The building's tenants later included salons and tea rooms. It was "one of Singapore's best-known landmarks which oversaw the waterfront for five generations" and was "still bustling with activity" in the 1970s. Tsang Sau Yin of The Business Times wrote in 1979 that the building "stood on a prime site" and that its name was "synonymous with shopping." However, in an article for BiblioAsia, published by the National Library Board, Yu-Mei Balasingamchow wrote that the building "seems to have made less of an impression as a shopping location" than Change Alley.

By the 1970s, the shops in the building mostly catered towards office workers in the area. Along with Change Alley, it was one of two walkways connecting Collyer Quay to Raffles Place. However, the building had already begun to "deteriorate" and it was deemed a fire hazard.
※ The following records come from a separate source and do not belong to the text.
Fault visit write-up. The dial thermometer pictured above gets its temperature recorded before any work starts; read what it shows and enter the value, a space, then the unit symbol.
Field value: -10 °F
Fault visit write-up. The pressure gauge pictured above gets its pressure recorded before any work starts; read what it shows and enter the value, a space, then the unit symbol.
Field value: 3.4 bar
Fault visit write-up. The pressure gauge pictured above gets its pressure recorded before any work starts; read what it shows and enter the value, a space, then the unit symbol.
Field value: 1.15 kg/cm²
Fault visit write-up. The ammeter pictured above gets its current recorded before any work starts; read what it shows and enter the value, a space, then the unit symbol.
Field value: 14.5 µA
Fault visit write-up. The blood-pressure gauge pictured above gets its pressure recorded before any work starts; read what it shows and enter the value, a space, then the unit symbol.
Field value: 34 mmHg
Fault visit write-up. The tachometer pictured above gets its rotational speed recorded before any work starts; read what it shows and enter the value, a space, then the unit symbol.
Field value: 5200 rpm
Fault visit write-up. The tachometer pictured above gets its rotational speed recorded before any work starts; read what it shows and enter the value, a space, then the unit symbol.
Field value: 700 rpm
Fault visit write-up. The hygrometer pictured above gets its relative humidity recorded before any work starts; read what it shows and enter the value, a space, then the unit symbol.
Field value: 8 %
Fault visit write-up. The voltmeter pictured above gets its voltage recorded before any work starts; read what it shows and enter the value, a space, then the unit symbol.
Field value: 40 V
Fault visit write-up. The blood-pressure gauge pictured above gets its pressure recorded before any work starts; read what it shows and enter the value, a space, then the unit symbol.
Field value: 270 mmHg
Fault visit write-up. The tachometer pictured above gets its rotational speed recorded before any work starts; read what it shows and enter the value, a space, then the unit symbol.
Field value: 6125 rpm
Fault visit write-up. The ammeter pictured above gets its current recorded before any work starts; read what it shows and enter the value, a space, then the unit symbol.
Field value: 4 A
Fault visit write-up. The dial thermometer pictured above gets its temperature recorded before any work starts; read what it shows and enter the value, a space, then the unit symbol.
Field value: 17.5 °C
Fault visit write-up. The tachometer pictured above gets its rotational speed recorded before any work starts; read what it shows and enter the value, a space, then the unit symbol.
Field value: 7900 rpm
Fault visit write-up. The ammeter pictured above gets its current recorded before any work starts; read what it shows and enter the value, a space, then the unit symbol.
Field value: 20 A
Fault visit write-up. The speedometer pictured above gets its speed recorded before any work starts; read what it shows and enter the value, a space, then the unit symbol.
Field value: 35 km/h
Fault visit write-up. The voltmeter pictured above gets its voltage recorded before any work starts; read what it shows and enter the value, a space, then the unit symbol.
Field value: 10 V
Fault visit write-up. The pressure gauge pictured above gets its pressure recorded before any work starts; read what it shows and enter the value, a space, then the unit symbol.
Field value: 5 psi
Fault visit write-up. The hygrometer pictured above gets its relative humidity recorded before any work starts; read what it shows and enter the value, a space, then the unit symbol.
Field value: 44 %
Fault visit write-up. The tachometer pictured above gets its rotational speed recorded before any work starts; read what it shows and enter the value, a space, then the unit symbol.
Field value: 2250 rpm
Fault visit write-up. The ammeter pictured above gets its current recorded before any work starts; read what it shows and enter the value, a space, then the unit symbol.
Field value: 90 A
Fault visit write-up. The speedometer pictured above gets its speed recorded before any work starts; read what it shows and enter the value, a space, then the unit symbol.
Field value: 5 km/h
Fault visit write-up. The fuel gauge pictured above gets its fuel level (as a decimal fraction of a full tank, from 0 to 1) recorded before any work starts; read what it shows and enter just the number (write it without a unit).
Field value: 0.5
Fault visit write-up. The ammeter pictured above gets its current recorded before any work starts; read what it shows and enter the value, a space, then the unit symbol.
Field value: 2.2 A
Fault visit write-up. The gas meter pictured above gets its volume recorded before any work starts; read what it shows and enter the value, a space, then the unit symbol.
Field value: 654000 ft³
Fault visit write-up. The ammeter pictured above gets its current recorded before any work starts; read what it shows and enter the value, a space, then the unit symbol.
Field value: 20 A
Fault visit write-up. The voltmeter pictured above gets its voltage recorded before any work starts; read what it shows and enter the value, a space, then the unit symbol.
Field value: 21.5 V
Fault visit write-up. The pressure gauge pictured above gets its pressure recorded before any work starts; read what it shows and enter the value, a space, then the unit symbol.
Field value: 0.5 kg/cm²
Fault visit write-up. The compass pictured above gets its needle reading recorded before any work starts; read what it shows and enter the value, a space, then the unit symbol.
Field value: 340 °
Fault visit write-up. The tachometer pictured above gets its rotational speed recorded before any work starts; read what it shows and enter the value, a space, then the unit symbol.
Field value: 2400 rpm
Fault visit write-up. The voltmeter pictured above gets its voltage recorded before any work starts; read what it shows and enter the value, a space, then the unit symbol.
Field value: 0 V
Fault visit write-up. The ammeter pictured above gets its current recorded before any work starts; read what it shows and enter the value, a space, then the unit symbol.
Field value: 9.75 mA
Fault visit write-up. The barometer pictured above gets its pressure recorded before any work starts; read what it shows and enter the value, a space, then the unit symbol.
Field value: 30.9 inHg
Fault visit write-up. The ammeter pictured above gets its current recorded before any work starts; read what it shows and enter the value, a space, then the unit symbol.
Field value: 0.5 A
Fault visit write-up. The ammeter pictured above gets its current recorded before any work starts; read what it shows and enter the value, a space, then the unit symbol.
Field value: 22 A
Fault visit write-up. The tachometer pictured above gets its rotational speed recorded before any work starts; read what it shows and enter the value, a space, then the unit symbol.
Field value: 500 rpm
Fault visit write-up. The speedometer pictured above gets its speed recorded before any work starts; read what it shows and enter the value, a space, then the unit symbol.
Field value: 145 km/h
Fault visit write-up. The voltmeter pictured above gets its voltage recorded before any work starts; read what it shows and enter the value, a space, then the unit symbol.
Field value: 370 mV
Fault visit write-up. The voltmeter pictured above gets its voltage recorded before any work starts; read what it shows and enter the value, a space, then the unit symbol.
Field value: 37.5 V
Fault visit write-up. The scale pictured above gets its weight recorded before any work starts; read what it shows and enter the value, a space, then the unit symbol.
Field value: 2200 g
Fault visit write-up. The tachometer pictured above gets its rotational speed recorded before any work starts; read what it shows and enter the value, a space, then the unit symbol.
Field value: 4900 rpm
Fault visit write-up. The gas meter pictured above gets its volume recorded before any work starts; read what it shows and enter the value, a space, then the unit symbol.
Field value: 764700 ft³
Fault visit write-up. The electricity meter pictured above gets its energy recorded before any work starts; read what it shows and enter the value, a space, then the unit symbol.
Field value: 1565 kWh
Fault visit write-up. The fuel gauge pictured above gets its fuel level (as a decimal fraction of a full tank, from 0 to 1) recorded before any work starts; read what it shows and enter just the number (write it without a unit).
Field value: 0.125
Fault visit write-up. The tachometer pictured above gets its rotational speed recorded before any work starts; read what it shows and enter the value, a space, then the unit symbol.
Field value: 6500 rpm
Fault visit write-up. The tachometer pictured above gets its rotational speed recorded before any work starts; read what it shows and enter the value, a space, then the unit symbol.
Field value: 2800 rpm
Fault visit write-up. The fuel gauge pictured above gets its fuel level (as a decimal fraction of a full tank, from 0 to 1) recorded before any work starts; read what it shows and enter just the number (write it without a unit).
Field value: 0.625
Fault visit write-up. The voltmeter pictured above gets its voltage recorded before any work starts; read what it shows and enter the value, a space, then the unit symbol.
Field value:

Betty L. Khoo of the New Nation wrote in June 1972 that the "shafts of sunlight filtering through the skylight seemed to show up the sad and faded splendour and made clear the dirt stains on its walls." However, Khoo went on
to write: "It is an edifice which does the waterfront proud and if it disappears — the Arabic heritage may finally be submerged and totally absorbed into Singapore's corporate milieu." The Alkaff family had originally planned to redevelop the building into a modern office building, but eventually decided against that as there were already many office buildings being built in Singapore at the time. In 1973, it was sold to Singapura Developments for $12 million. By then, it was generating $18,000 a month through rent, which was "lower than expected". In 1978, the building was demolished to make way for The Arcade, a 20-storey office building completed in the early 1980s.